A SAR study on derivatives of 2-amino-1-benzyl-4,5-diphenyl-1H-pyrrole-3-carbonitrile 5a revealed that the 3-carbonitrile group, vicinal 4,5-diphenyl and N-benzyl side chains of the pyrrole are important for the inhibitory potencies of these compounds against members representing the three main subclasses of metallo-β-lactamases (MBLs), i.e. IMP-1 (representing the B1 subgroup), CphA (B2) and AIM-1 (B3). Coupling of 5a with a series of acyl chlorides and anhydrides led to the discovery of two N-acylamide derivatives, 10 and 11, as the two most potent IMP-1 inhibitors in this series. However, these compounds are less effective towards CphA and AIM-1. The N-benzoyl derivative of 5a retained potent in vitro activity against each of MBLs tested (with inhibition constants in the low μM range). Importantly, this compound also significantly enhanced the sensitivity of IMP-1, CphA- or AIM-1-producing cell cultures towards meropenem. This compound presents a promising starting point for the development of a universal MBL inhibitor, targeting members of each of the major subgroups of this family of enzymes.
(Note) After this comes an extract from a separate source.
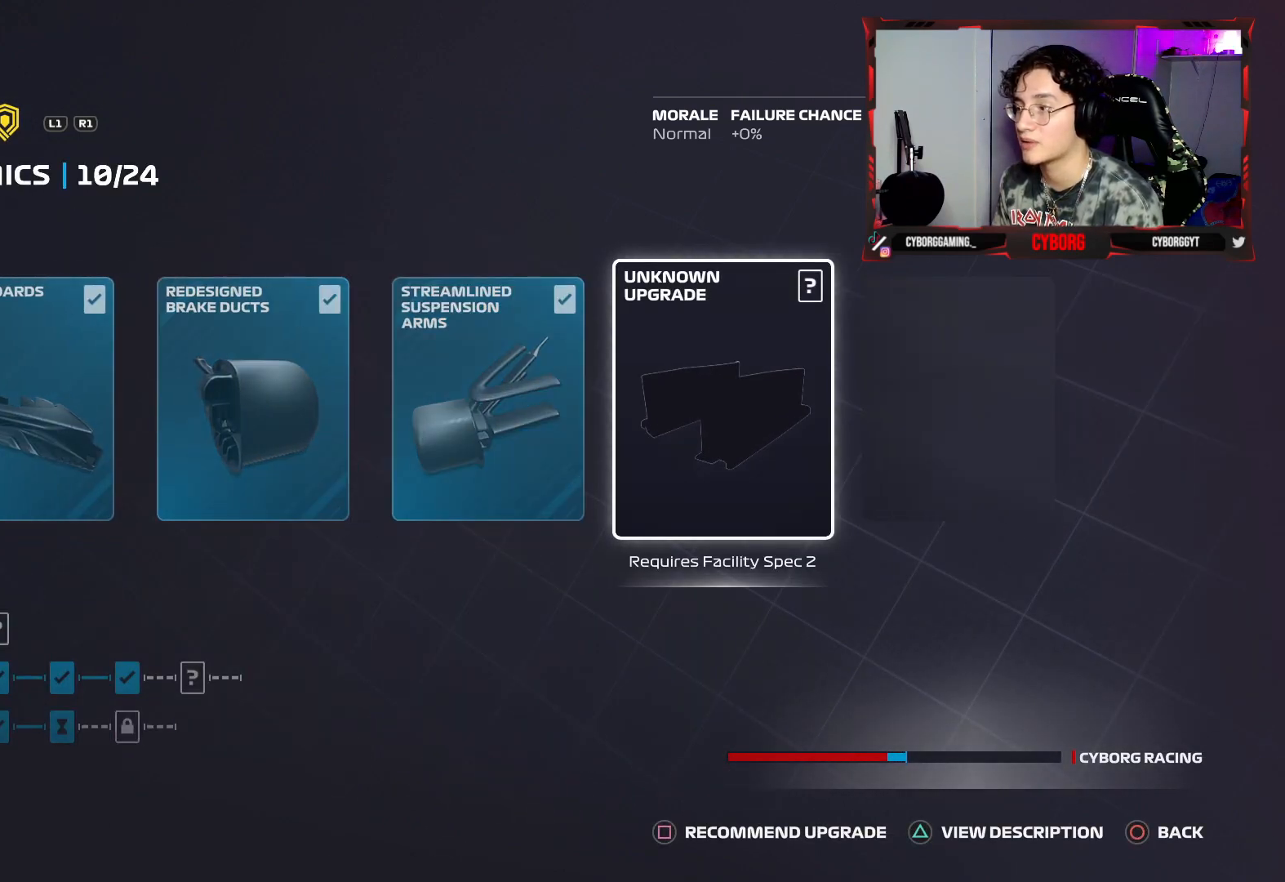
{"buttons": [], "left_stick": "center", "right_stick": "center", "events": [[150, "DPAD_LEFT", "down"], [250, "DPAD_LEFT", "up"]]}
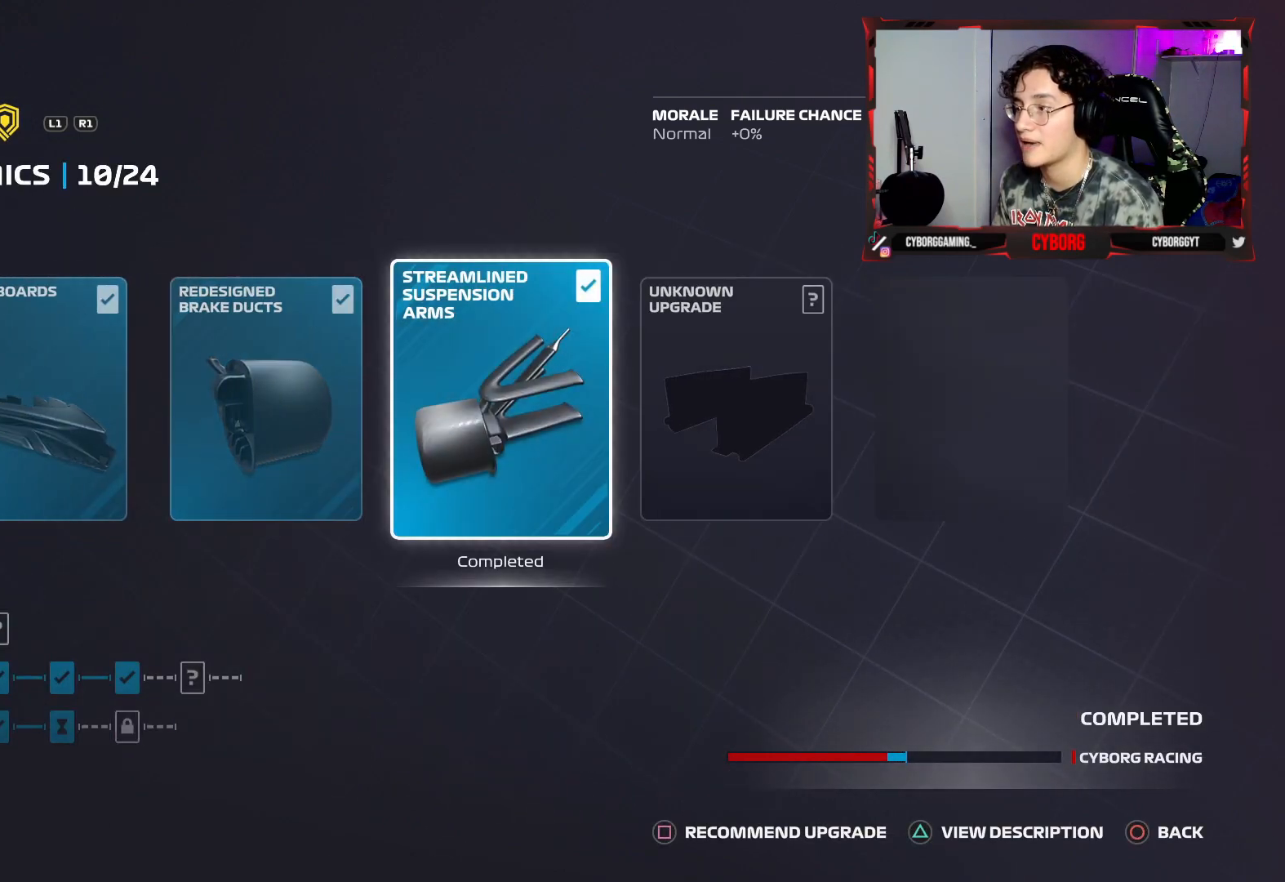
{"buttons": [], "left_stick": "center", "right_stick": "center", "events": [[100, "DPAD_DOWN", "down"], [217, "DPAD_DOWN", "up"]]}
对2-氨基-1-苄基-4,5-二苯基-1 H-吡咯-3-腈5a的衍生物进行的SAR研究表明，3-腈基，邻位的4,5-二苯基和N-苄基侧链吡咯对于这些化合物对代表金属β-内酰胺酶（MBL）的三个主要亚类的成员的抑制能力很重要，即IMP-1（代表B1亚组），CphA（B2）和AIM-1（B3） 。5a与一系列酰氯和酸酐的偶联导致发现两种N-酰基酰胺衍生物10和11，作为该系列中两种最有效的IMP-1抑制剂。但是，这些化合物对CphA和AIM-1的疗效较差。5a的N-苯甲酰基衍生物对每个测试的MBL都具有很强的体外活性（抑制常数在低μM范围内）。重要的是，该化合物还显着增强了产生IMP-1，CphA或AIM-1的细胞培养物对美洛培南的敏感性。该化合物为靶向该酶家族每个主要亚组成员的通用MBL抑制剂的开发提供了一个有希望的起点。